##### Quoted text

Several parameters are required.

The hard bit is getting the real physical memory map to be able to tell the kernel all about it.

Try booting another distro shat shows all 16G and extracting the memory map from the top of dmesg.

----------

## Anon-E-moose

I'm curious what the bios says about the ram. Have you booted into the bios when you first power up and look at what it says.

----------

## Jaglover

I asked for output of dmidecode and my post was ignored. I don't understand people who come here for help and then display total lack of manners.

----------

## genoneplusone

Hi guys

So so so sorry that I wasted your time because of a stupid mistake.

Problem was because of a hardware failure, even Mac could not see all rams.

I changed the position of rams and now Gentoo sees 32GB rams.

Again and again sorry.

----------

## genoneplusone

 *NeddySeagoon wrote:*   

> genoneplusone,
> 
> You say you have 2x Xeon X5365 and 16GB installed ram. Here's a theory to test.
> 
> If your system uses Non Uniform Memory Architecture (NUMA) and you don't have NUMA support on in the kernel (you don't) you might only see the RAM attached to node 0.
> ...

 

Exactly, that was the issue.

I didn't build new kernel but moved rams(and actually filled all the slats, so I have now 32 GB) and it's running fine and Gentoo shows 32GB now and its correct 8x4GB.

Thanks.

I owe you.

Living in Copenhagen now, will be happy to invite you to a beer if ever u come to DK.

##########

Task instructions –
Carry on the forum thread about Gentoo not showing all of the installed RAM, picking up after its last post.

##### Information shown

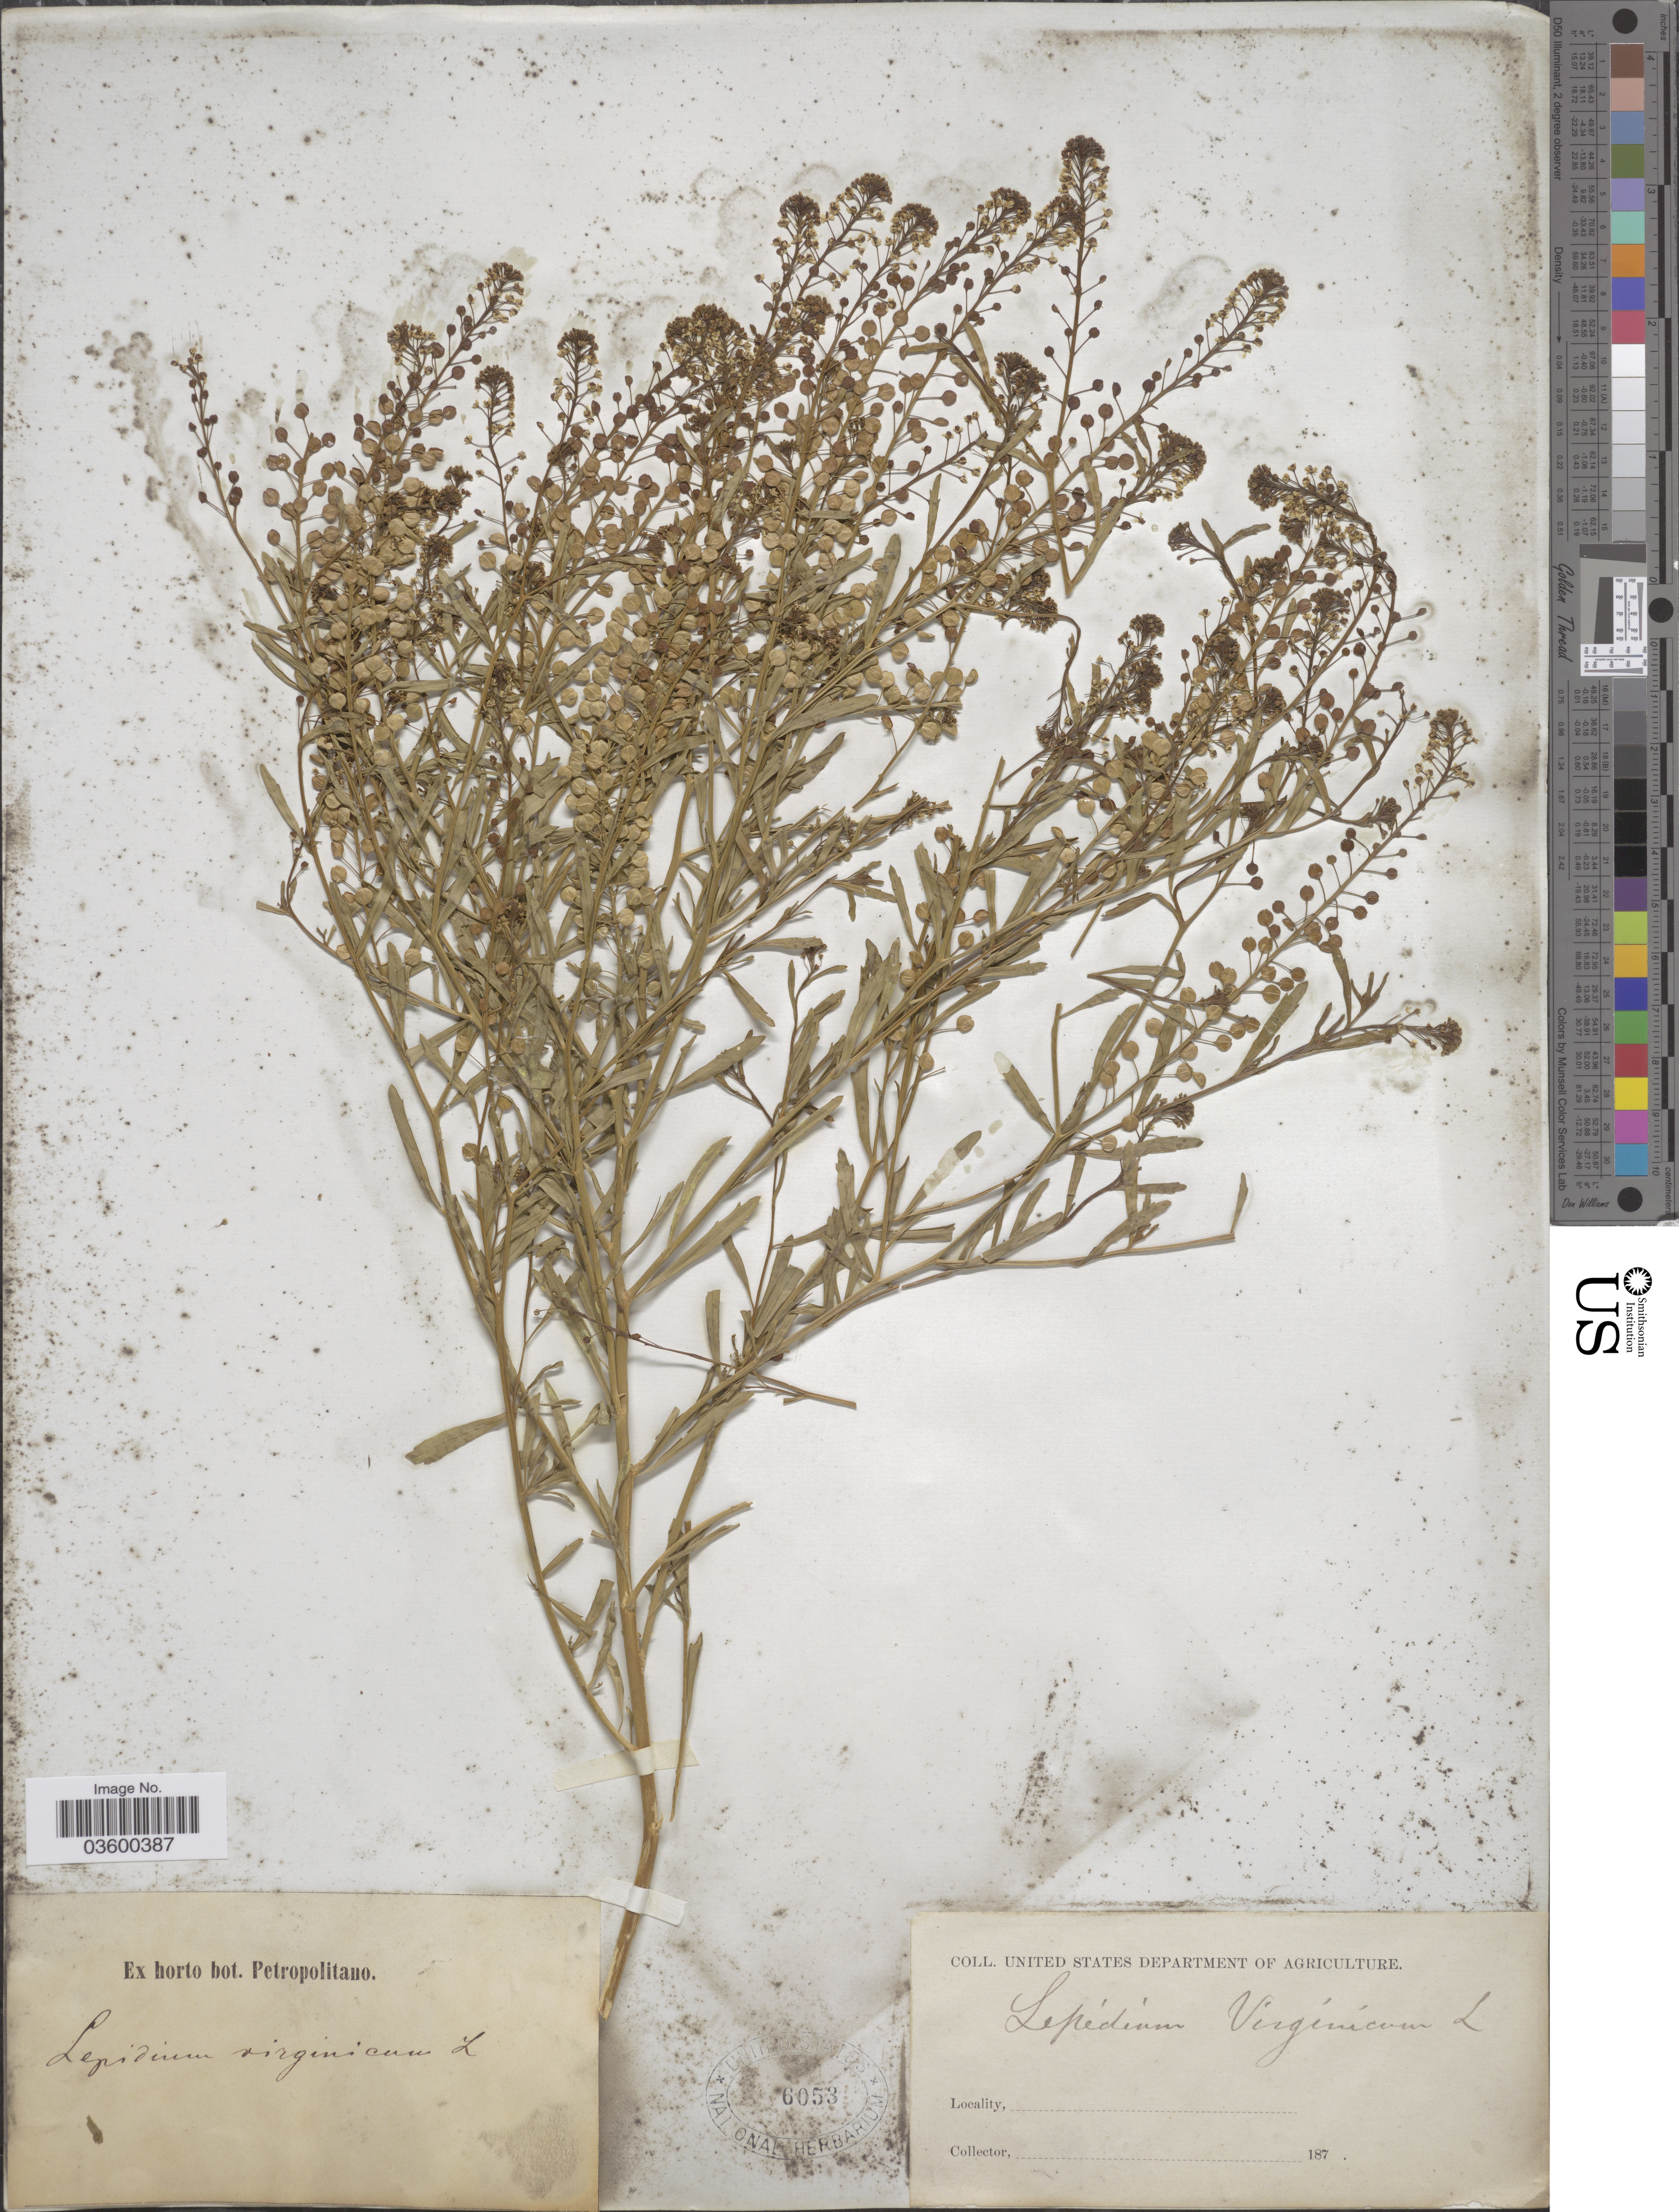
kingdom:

##########

Answer to the exercise –
Thank you so much and sorry I wasted your time.

----------

## genoneplusone

 *Jaglover wrote:*   

> I asked for output of dmidecode and my post was ignored. I don't understand people who come here for help and then display total lack of manners.

 

Sorry  Jaglover.

It wasn't because of lack of manner.

I tried with dmidecode, but it says command not found, so I tried to solve that problem, it took time to find out what should I emerge to could get dmidecode to work.

I am at work about 10 hours a day and just have time after midnight.

I apologize.

And thanks to all of you that helped me to solve the problem.

As I wrote before, the problem was because of a hardware failure.

Sorry again.

----------

## joanandk

 *genoneplusone wrote:*   

> So so so sorry that I wasted your time because of a stupid mistake.
> 
> Problem was because of a hardware failure, even Mac could not see all rams.
> 
> I changed the position of rams and now Gentoo sees 32GB rams.

 

Glad you made it work!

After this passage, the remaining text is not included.